If this wasn’t enough there was many musical items performed by artists from the countries. Master of Ceremonies was the incomparable Gerald Watts who kept the event moving fast and without any fuss.

It was a most delightful evening and the church’s Outreach Committee deserve a big vote of thanks for producing the 2013 Shrove Tuesday Cookrum”.

PS: I found this story about the English Pancake race:

From UK Stripes

British Billy tosses pancakes – Shrove Tuesday Feb 12

By British Billy 48th Fighter Wing PAO

Across the U.K., many communities will indulge in the strange tradition of the ‘pancake race’. The village of Olney in Buckinghamshire (north of Milton Keynes) claims the origin of the Pancake Day Race, which goes back to medieval times, starting in 1445.

To prepare for the fasting season of Lent, the citizens of the town cleared their larders of delicacies, such as eggs and butter, on Shrove Tuesday. By tradition, the race in Olney began when a young woman, who just finished making her pancakes, heard the church bells tolling for the start of the shriving service. She stopped everything, took up her frying pan with a pancake in it, and ran to the church.

The custom died out – but was revived in 1924 – and became a well-known event by 1939. It was suspended during World War II, but restarted in 1948.

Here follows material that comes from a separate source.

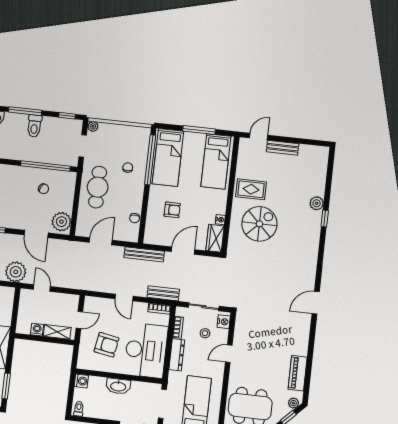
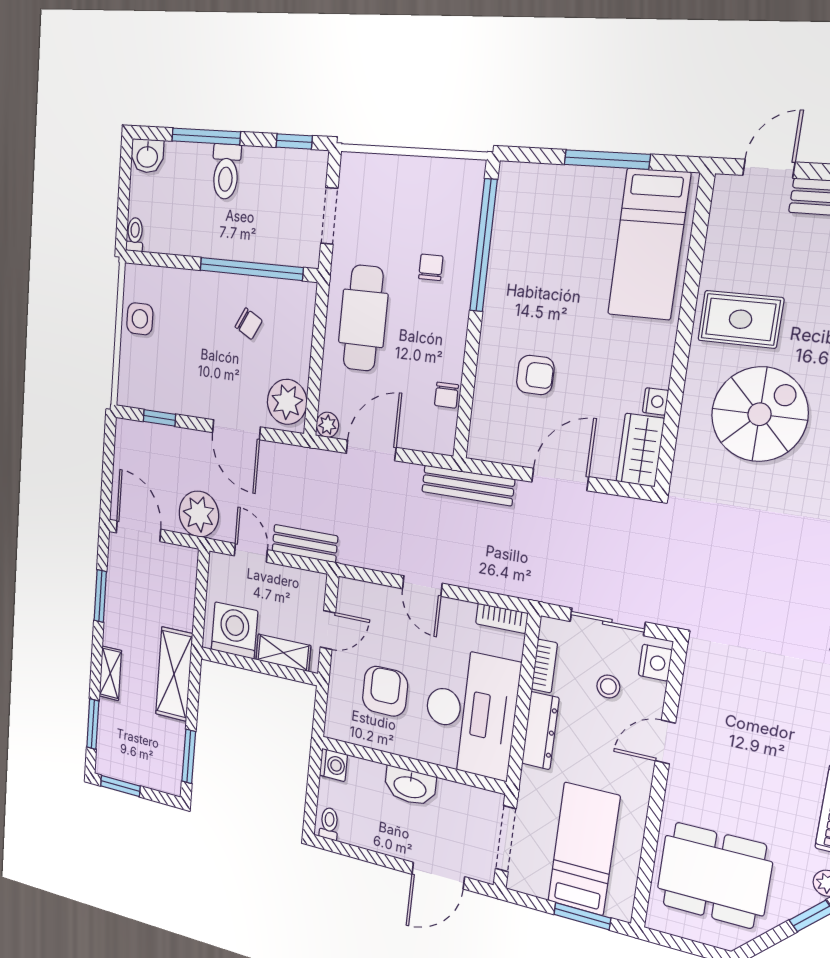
plant: (93, 126) -> (327, 425), moved
bed: (168, 157) -> (527, 238), removed
bench: (163, 293) -> (305, 544), moved
washing machine: (37, 330) -> (234, 630), width x1.89, depth x1.89
armchair: (107, 345) -> (385, 691), turned -100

The modern race in Olney is a 415-yard run from the market place to a point midway down Church Lane. The churchwarden starts the race with a large, bronze pancake bell.

Competitors, who are all women, start running down the street, while tossing pancakes in a pan. The winner receives the traditional kiss from the verger (an official in the Church of England who takes care of the interior of a church building), and the vicar (Anglican version of priest or pastor) greets her with the blessing, “The peace of the Lord be always with you.”

Since 1950, Olney has competed with the town of Liberal in Kansas, which holds an identical race, to see which town can produce the fastest competitor. After the 2000 race, Liberal was leading with 26 wins to Olney’s 24.